Quando a noite desce
É verdade... parece um chavão, mas é a mais pura verdade. Quando a noite desce, ficamos vulneráveis. Para mim, meio artista, com a sensibilidade à flor da pele, a noite dá um certo temor. “Temor do Desconhecido”, que todos temos, mas não de um fato ou acontecimento desconhecido, mas do “nosso” desconhecido. Sim, parece que “as nossas defesas se põem com o sol”. Principalmente se pensarmos em defesas contra a solidão e a depressão. Durante o dia, “enrolamos” nossas dores com atividades múltiplas, jogamos nossa libido em sublimações que nos fazem esquecer de nós mesmos. Ora correndo, ora trabalhando, ora nos alimentando, seguimos na excursão do esquecimento.
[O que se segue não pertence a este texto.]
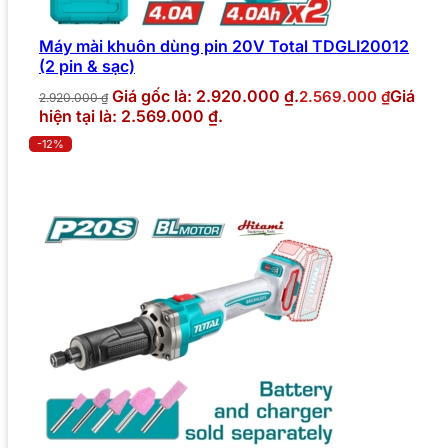
Máy mài khuôn dùng pin 20V Total TDGLI20012
(2 pin & sạc)
Giá gốc là: 2.920.000 ₫.
Giá
2.569.000
₫
2.920.000
₫
hiện tại là: 2.569.000 ₫.
-12%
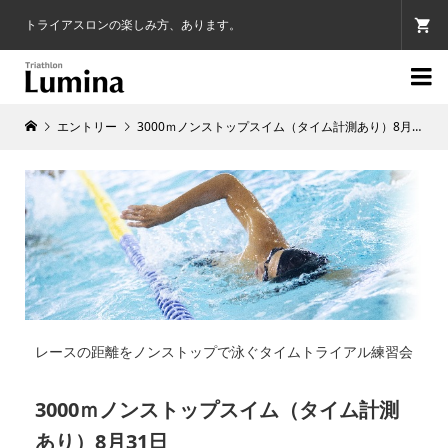
トライアスロンの楽しみ方、あります。

エントリー
3000ｍノンストップスイム（タイム計測あり）8月31日
レースの距離をノンストップで泳ぐタイムトライアル練習会
3000ｍノンストップスイム（タイム計測
あり）8月31日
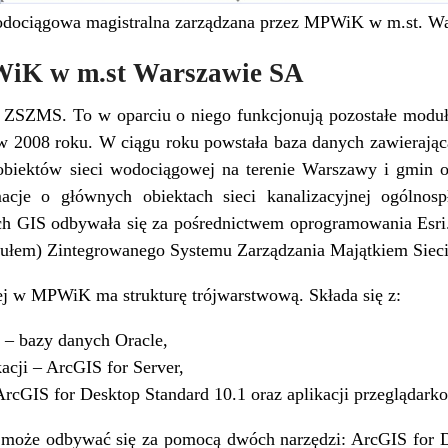
wodociągowa magistralna zarządzana przez MPWiK w m.st. W
iK w m.st Warszawie SA
o ZSZMS. To w oparciu o niego funkcjonują pozostałe mo
 2008 roku. W ciągu roku powstała baza danych zawierająca
j obiektów sieci wodociągowej na terenie Warszawy i gmin
macje o głównych obiektach sieci kanalizacyjnej ogólno
ych GIS odbywała się za pośrednictwem oprogramowania Esri
odułem) Zintegrowanego Systemu Zarządzania Majątkiem Si
ej w MPWiK ma strukturę trójwarstwową. Składa się z:
– bazy danych Oracle,
acji – ArcGIS for Server,
rcGIS for Desktop Standard 10.1 oraz aplikacji przeglądark
oże odbywać się za pomocą dwóch narzędzi: ArcGIS for De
Já à noite, quando em casa chegamos, nos encontramos com um muro caído aos nossos pés (as defesas, claro) e desabamos. Desabamos no sentido mais literal da palavra. A nossa estrutura não vence a força do vendaval “realidade latente”. O nosso ego não consegue manter a luminosidade (estapafúrdia) dos mecanismos que nos permitem viver quase que “normalmente”. Os nossos olhos, cansados e acostumados com o ambiente, já não se deslumbram com novidades como as que há pouco estavam na sua frente. A nossa boca emudece... um mutismo fascinante e fascinado. Fascinante pelo ato do silêncio, que permite que muitos pensamentos aflorem a nossa mente e fascinado porque somos intensamente atraídos por nossos sentimentos para nossos sentimentos.
E, na clara intenção de mergulharmos, mesmo que resistentemente, em nossas verdades, debruçando-nos na janela do inconsciente nos entregamos, com força total, ao objetivo de vencermos aquilo que nos incomoda, mas que sabemos fazer parte do nosso “eu”. Assim, com a luz elétrica (meu Deus, quando ela falta, aí sim dizemos adeus ao mundo “real”) dirigimo-nos para buscar defesas externas. Vemos um filme, ligamos para amigos, assistimos ao noticiário, reclamamos do barulho em volta, xingamos a crise mundial, “razão” de nossa intensa irritação. São estas atitudes que nos mantém intactos. São estas trocas que permitem que os “matizes da vida” não nos derrubem por completo.
Bem... hora de ir para a cama... vamos descansar... o dia foi “extremamente” cansativo. Deitamos, meio sem nos darmos conta da batalha vivida anteriormente. E, com a cabeça “em paz”, vamos aos “Braços de Morfeu”!
(Amanhã é outro dia... preciso levantar cedo, ver o sol... ah, o sol... é tão bom!!! E não posso esquecer de ler o jornal , bem cedinho. É um prazer que não abdico... através dele tomo posse e volto a fazer parte do “dia” que começa. Já fortalecida, volto a fazer parte do mundo “real”.)